# PROBLEM TO SOLVE
In the data below, find the line containing "Y90000D01*X100000Y55000D02*X105000Y60000D01*", then set down that line and every later line up to and including the line containing "Y85000D01*D14*D03*X20000D03*D12*Y70000D01*D15*D03*", exactly.
SUPPLIED INFORMATION below:
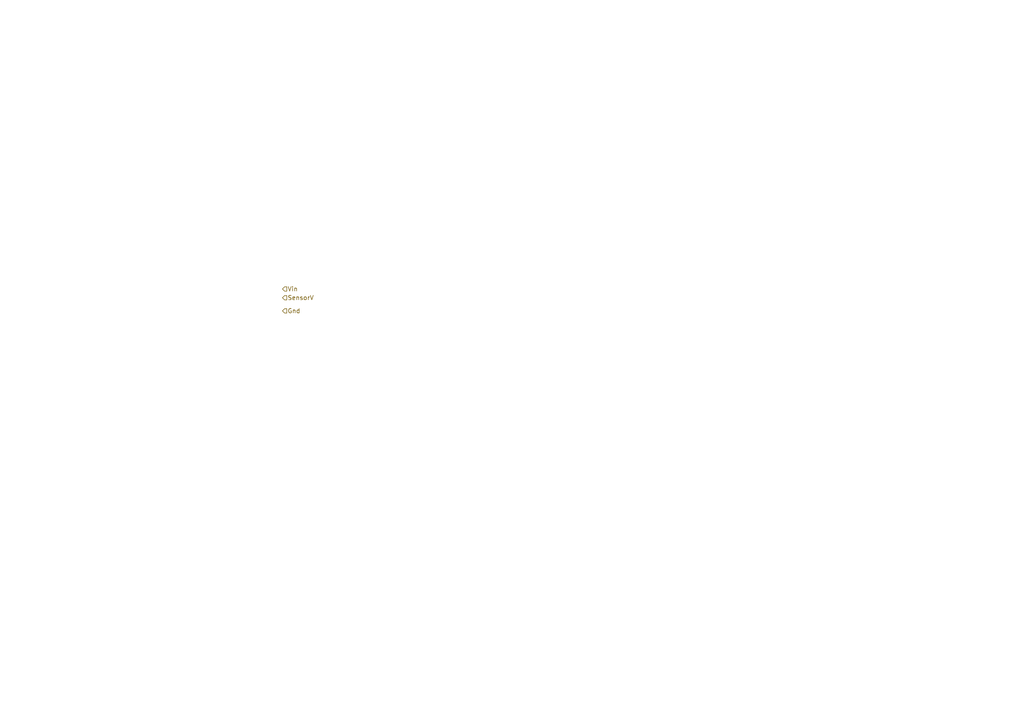
<source format=kicad_sch>
(kicad_sch (version 20230121) (generator eeschema)

  (uuid 5104ab42-82a3-4e45-afca-ce22d77afdcc)

  (paper "A4")

  


  (hierarchical_label "Gnd" (shape input) (at 81.915 90.17 0) (fields_autoplaced)
    (effects (font (size 1.27 1.27)) (justify left))
    (uuid 2b10b45c-008c-4ca3-9ab5-fec81dcf481d)
  )
  (hierarchical_label "SensorV" (shape input) (at 81.915 86.36 0) (fields_autoplaced)
    (effects (font (size 1.27 1.27)) (justify left))
    (uuid 2fb943c2-94fb-498f-9c04-50a5c15a672b)
  )
  (hierarchical_label "Vin" (shape input) (at 81.915 83.82 0) (fields_autoplaced)
    (effects (font (size 1.27 1.27)) (justify left))
    (uuid a2540dee-ac72-4680-8f2b-f3c6615db1db)
  )
)

</source>
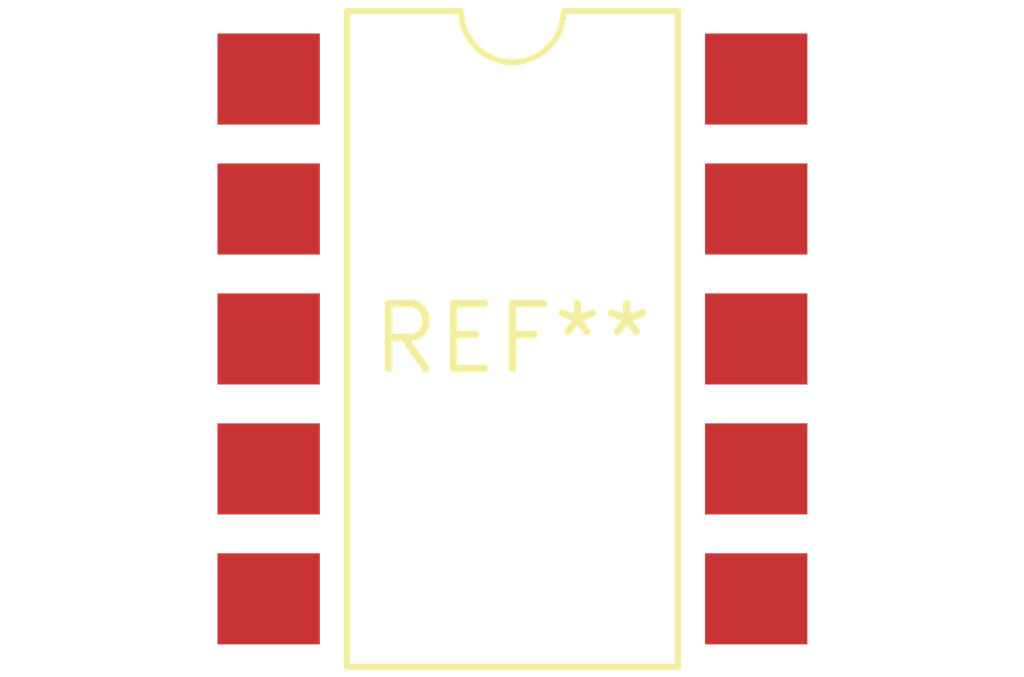
<source format=kicad_pcb>
(kicad_pcb (version 20240108) (generator pcbnew)

  (general
    (thickness 1.6)
  )

  (paper "A4")
  (layers
    (0 "F.Cu" signal)
    (31 "B.Cu" signal)
    (32 "B.Adhes" user "B.Adhesive")
    (33 "F.Adhes" user "F.Adhesive")
    (34 "B.Paste" user)
    (35 "F.Paste" user)
    (36 "B.SilkS" user "B.Silkscreen")
    (37 "F.SilkS" user "F.Silkscreen")
    (38 "B.Mask" user)
    (39 "F.Mask" user)
    (40 "Dwgs.User" user "User.Drawings")
    (41 "Cmts.User" user "User.Comments")
    (42 "Eco1.User" user "User.Eco1")
    (43 "Eco2.User" user "User.Eco2")
    (44 "Edge.Cuts" user)
    (45 "Margin" user)
    (46 "B.CrtYd" user "B.Courtyard")
    (47 "F.CrtYd" user "F.Courtyard")
    (48 "B.Fab" user)
    (49 "F.Fab" user)
    (50 "User.1" user)
    (51 "User.2" user)
    (52 "User.3" user)
    (53 "User.4" user)
    (54 "User.5" user)
    (55 "User.6" user)
    (56 "User.7" user)
    (57 "User.8" user)
    (58 "User.9" user)
  )

  (setup
    (pad_to_mask_clearance 0)
    (pcbplotparams
      (layerselection 0x00010fc_ffffffff)
      (plot_on_all_layers_selection 0x0000000_00000000)
      (disableapertmacros false)
      (usegerberextensions false)
      (usegerberattributes false)
      (usegerberadvancedattributes false)
      (creategerberjobfile false)
      (dashed_line_dash_ratio 12.000000)
      (dashed_line_gap_ratio 3.000000)
      (svgprecision 4)
      (plotframeref false)
      (viasonmask false)
      (mode 1)
      (useauxorigin false)
      (hpglpennumber 1)
      (hpglpenspeed 20)
      (hpglpendiameter 15.000000)
      (dxfpolygonmode false)
      (dxfimperialunits false)
      (dxfusepcbnewfont false)
      (psnegative false)
      (psa4output false)
      (plotreference false)
      (plotvalue false)
      (plotinvisibletext false)
      (sketchpadsonfab false)
      (subtractmaskfromsilk false)
      (outputformat 1)
      (mirror false)
      (drillshape 1)
      (scaleselection 1)
      (outputdirectory "")
    )
  )

  (net 0 "")

  (footprint "SMDIP-10_W9.53mm" (layer "F.Cu") (at 0 0))

)

</source>
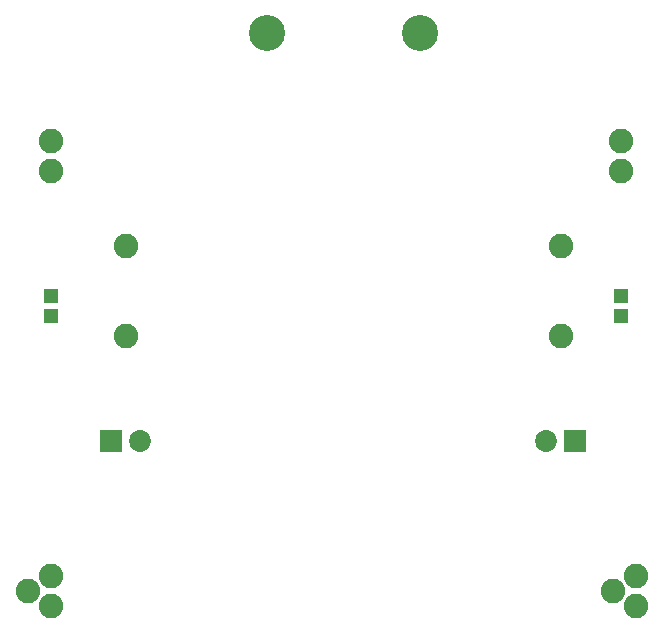
<source format=gts>
G75*
%MOIN*%
%OFA0B0*%
%FSLAX25Y25*%
%IPPOS*%
%LPD*%
%AMOC8*
5,1,8,0,0,1.08239X$1,22.5*
%
%ADD10C,0.12050*%
%ADD11C,0.07300*%
%ADD12R,0.07300X0.07300*%
%ADD13C,0.08200*%
%ADD14R,0.04737X0.05131*%
D10*
X0103000Y0227000D03*
X0154000Y0227000D03*
D11*
X0196079Y0091000D03*
X0060921Y0091000D03*
D12*
X0051079Y0091000D03*
X0205921Y0091000D03*
D13*
X0031000Y0036000D03*
X0023500Y0041000D03*
X0031000Y0046000D03*
X0056000Y0126000D03*
X0056000Y0156000D03*
X0031000Y0181000D03*
X0031000Y0191000D03*
X0201000Y0156000D03*
X0221000Y0181000D03*
X0221000Y0191000D03*
X0201000Y0126000D03*
X0226000Y0046000D03*
X0218500Y0041000D03*
X0226000Y0036000D03*
D14*
X0221000Y0132654D03*
X0221000Y0139346D03*
X0031000Y0139346D03*
X0031000Y0132654D03*
M02*

</source>
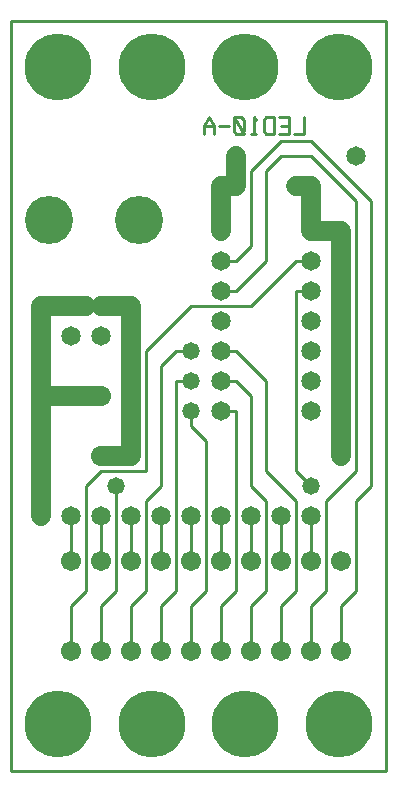
<source format=gbl>
%MOIN*%
%FSLAX25Y25*%
G04 D10 used for Character Trace; *
G04     Circle (OD=.01000) (No hole)*
G04 D11 used for Power Trace; *
G04     Circle (OD=.06700) (No hole)*
G04 D12 used for Signal Trace; *
G04     Circle (OD=.01100) (No hole)*
G04 D13 used for Via; *
G04     Circle (OD=.05800) (Round. Hole ID=.02800)*
G04 D14 used for Component hole; *
G04     Circle (OD=.06500) (Round. Hole ID=.03500)*
G04 D15 used for Component hole; *
G04     Circle (OD=.06700) (Round. Hole ID=.04300)*
G04 D16 used for Component hole; *
G04     Circle (OD=.08100) (Round. Hole ID=.05100)*
G04 D17 used for Component hole; *
G04     Circle (OD=.08900) (Round. Hole ID=.05900)*
G04 D18 used for Component hole; *
G04     Circle (OD=.11300) (Round. Hole ID=.08300)*
G04 D19 used for Component hole; *
G04     Circle (OD=.16000) (Round. Hole ID=.13000)*
G04 D20 used for Component hole; *
G04     Circle (OD=.18300) (Round. Hole ID=.15300)*
G04 D21 used for Component hole; *
G04     Circle (OD=.22291) (Round. Hole ID=.19291)*
%ADD10C,.01000*%
%ADD11C,.06700*%
%ADD12C,.01100*%
%ADD13C,.05800*%
%ADD14C,.06500*%
%ADD15C,.06700*%
%ADD16C,.08100*%
%ADD17C,.08900*%
%ADD18C,.11300*%
%ADD19C,.16000*%
%ADD20C,.18300*%
%ADD21C,.22291*%
%IPPOS*%
%LPD*%
G90*X0Y0D02*D21*X15625Y15625D03*D15*              
X40000Y40000D03*D12*Y55000D01*X45000Y60000D01*    
Y90000D01*X50000Y95000D01*Y135000D01*             
X55000Y140000D01*X60000D01*D13*D03*D14*           
X70000Y130000D03*D12*X75000D01*X80000Y125000D01*  
Y95000D01*X85000Y90000D01*Y60000D01*              
X80000Y55000D01*Y40000D01*D15*D03*X90000D03*D12*  
Y55000D01*X95000Y60000D01*Y90000D01*              
X85000Y100000D01*Y130000D01*X75000Y140000D01*     
X70000D01*D14*D03*D13*X60000Y130000D03*D12*       
X55000D01*Y60000D01*X50000Y55000D01*Y40000D01*D15*
D03*X60000D03*D12*Y55000D01*X65000Y60000D01*      
Y110000D01*X60000Y115000D01*Y120000D01*D13*D03*   
D14*X70000D03*D12*X75000D01*Y60000D01*            
X70000Y55000D01*Y40000D01*D15*D03*D21*            
X46875Y15625D03*X78125D03*D15*X100000Y70000D03*   
D12*Y85000D01*D14*D03*D12*X105000Y60000D02*       
Y90000D01*X100000Y55000D02*X105000Y60000D01*      
X100000Y40000D02*Y55000D01*D15*Y40000D03*         
X110000D03*D12*Y55000D01*X115000Y60000D01*        
Y90000D01*X120000Y95000D01*Y190000D01*            
X100000Y210000D01*X90000D01*X80000Y200000D01*     
Y175000D01*X75000Y170000D01*X70000D01*D14*D03*    
Y180000D03*D11*Y195000D01*X75000D01*D14*D03*D11*  
Y205000D01*D14*D03*D10*X97511Y217871D02*          
Y212129D01*X94163D01*X89163D02*X92511D01*         
Y217871D01*X89163D01*X92511Y215000D02*X90000D01*  
X87511Y212129D02*Y217871D01*X85000D01*            
X84163Y216914D01*Y213086D01*X85000Y212129D01*     
X87511D01*X81674Y216914D02*X80837Y217871D01*      
Y212129D01*X81674D02*X80000D01*X74163Y213086D02*  
X75000Y212129D01*X76674D01*X77511Y213086D01*      
Y216914D01*X76674Y217871D01*X75000D01*            
X74163Y216914D01*Y213086D01*X77511Y212129D02*     
X74163Y217871D01*X72511Y215000D02*X69163D01*      
X67511Y212129D02*Y215000D01*X65837Y217871D01*     
X64163Y215000D01*Y212129D01*X67511Y215000D02*     
X64163D01*D12*X85000Y170000D02*Y200000D01*        
X75000Y160000D02*X85000Y170000D01*                
X70000Y160000D02*X75000D01*D14*X70000D03*D12*     
X60000Y155000D02*X80000D01*X45000Y140000D02*      
X60000Y155000D01*X45000Y100000D02*Y140000D01*     
X30000Y100000D02*X45000D01*X25000Y95000D02*       
X30000Y100000D01*X25000Y60000D02*Y95000D01*       
X20000Y55000D02*X25000Y60000D01*X20000Y40000D02*  
Y55000D01*D15*Y40000D03*X30000D03*D12*Y55000D01*  
X35000Y60000D01*Y95000D01*D13*D03*D11*            
X30000Y105000D02*X40000D01*D15*X30000D03*D11*     
X40000D02*Y155000D01*X35000D01*D14*D03*D11*       
X30000D01*D14*X25000D03*D11*X10000D01*Y125000D01* 
Y85000D01*D14*D03*X20000D03*D12*Y70000D01*D15*D03*
X30000D03*D12*Y85000D01*D14*D03*X40000D03*D12*    
Y70000D01*D15*D03*X50000D03*D12*Y85000D01*D14*D03*
X60000D03*D12*Y70000D01*D15*D03*X70000D03*D12*    
Y85000D01*D14*D03*X80000D03*D12*Y70000D01*D15*D03*
X90000D03*D12*Y85000D01*D14*D03*D13*              
X100000Y95000D03*D12*X95000Y100000D01*Y160000D01* 
X100000D01*D14*D03*Y170000D03*D12*X95000D01*      
X80000Y155000D01*D14*X70000Y150000D03*            
X100000Y140000D03*Y150000D03*Y180000D03*D11*      
X110000D01*Y105000D01*D14*D03*D12*                
X105000Y90000D02*X115000Y100000D01*Y190000D01*    
X100000Y205000D01*X90000D01*X85000Y200000D01*D14* 
X95000Y195000D03*D11*X100000D01*Y180000D01*D14*   
X115000Y205000D03*X100000Y130000D03*D21*          
X46875Y234375D03*X109375D03*X78125D03*D19*        
X42500Y183500D03*D14*X100000Y120000D03*D12*       
X125000Y0D02*Y250000D01*X0Y0D02*X125000D01*X0D02* 
Y250000D01*X125000D01*D14*X20000Y145000D03*       
X30000D03*D21*X15625Y234375D03*D19*               
X12500Y183500D03*D11*X10000Y125000D02*X30000D01*  
D15*D03*X110000Y70000D03*D21*X109375Y15625D03*M02*

</source>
End of SUPPLIED INFORMATION.
# RESPONSE AREA
Y90000D01*X100000Y55000D02*X105000Y60000D01*      
X100000Y40000D02*Y55000D01*D15*Y40000D03*         
X110000D03*D12*Y55000D01*X115000Y60000D01*        
Y90000D01*X120000Y95000D01*Y190000D01*            
X100000Y210000D01*X90000D01*X80000Y200000D01*     
Y175000D01*X75000Y170000D01*X70000D01*D14*D03*    
Y180000D03*D11*Y195000D01*X75000D01*D14*D03*D11*  
Y205000D01*D14*D03*D10*X97511Y217871D02*          
Y212129D01*X94163D01*X89163D02*X92511D01*         
Y217871D01*X89163D01*X92511Y215000D02*X90000D01*  
X87511Y212129D02*Y217871D01*X85000D01*            
X84163Y216914D01*Y213086D01*X85000Y212129D01*     
X87511D01*X81674Y216914D02*X80837Y217871D01*      
Y212129D01*X81674D02*X80000D01*X74163Y213086D02*  
X75000Y212129D01*X76674D01*X77511Y213086D01*      
Y216914D01*X76674Y217871D01*X75000D01*            
X74163Y216914D01*Y213086D01*X77511Y212129D02*     
X74163Y217871D01*X72511Y215000D02*X69163D01*      
X67511Y212129D02*Y215000D01*X65837Y217871D01*     
X64163Y215000D01*Y212129D01*X67511Y215000D02*     
X64163D01*D12*X85000Y170000D02*Y200000D01*        
X75000Y160000D02*X85000Y170000D01*                
X70000Y160000D02*X75000D01*D14*X70000D03*D12*     
X60000Y155000D02*X80000D01*X45000Y140000D02*      
X60000Y155000D01*X45000Y100000D02*Y140000D01*     
X30000Y100000D02*X45000D01*X25000Y95000D02*       
X30000Y100000D01*X25000Y60000D02*Y95000D01*       
X20000Y55000D02*X25000Y60000D01*X20000Y40000D02*  
Y55000D01*D15*Y40000D03*X30000D03*D12*Y55000D01*  
X35000Y60000D01*Y95000D01*D13*D03*D11*            
X30000Y105000D02*X40000D01*D15*X30000D03*D11*     
X40000D02*Y155000D01*X35000D01*D14*D03*D11*       
X30000D01*D14*X25000D03*D11*X10000D01*Y125000D01* 
Y85000D01*D14*D03*X20000D03*D12*Y70000D01*D15*D03*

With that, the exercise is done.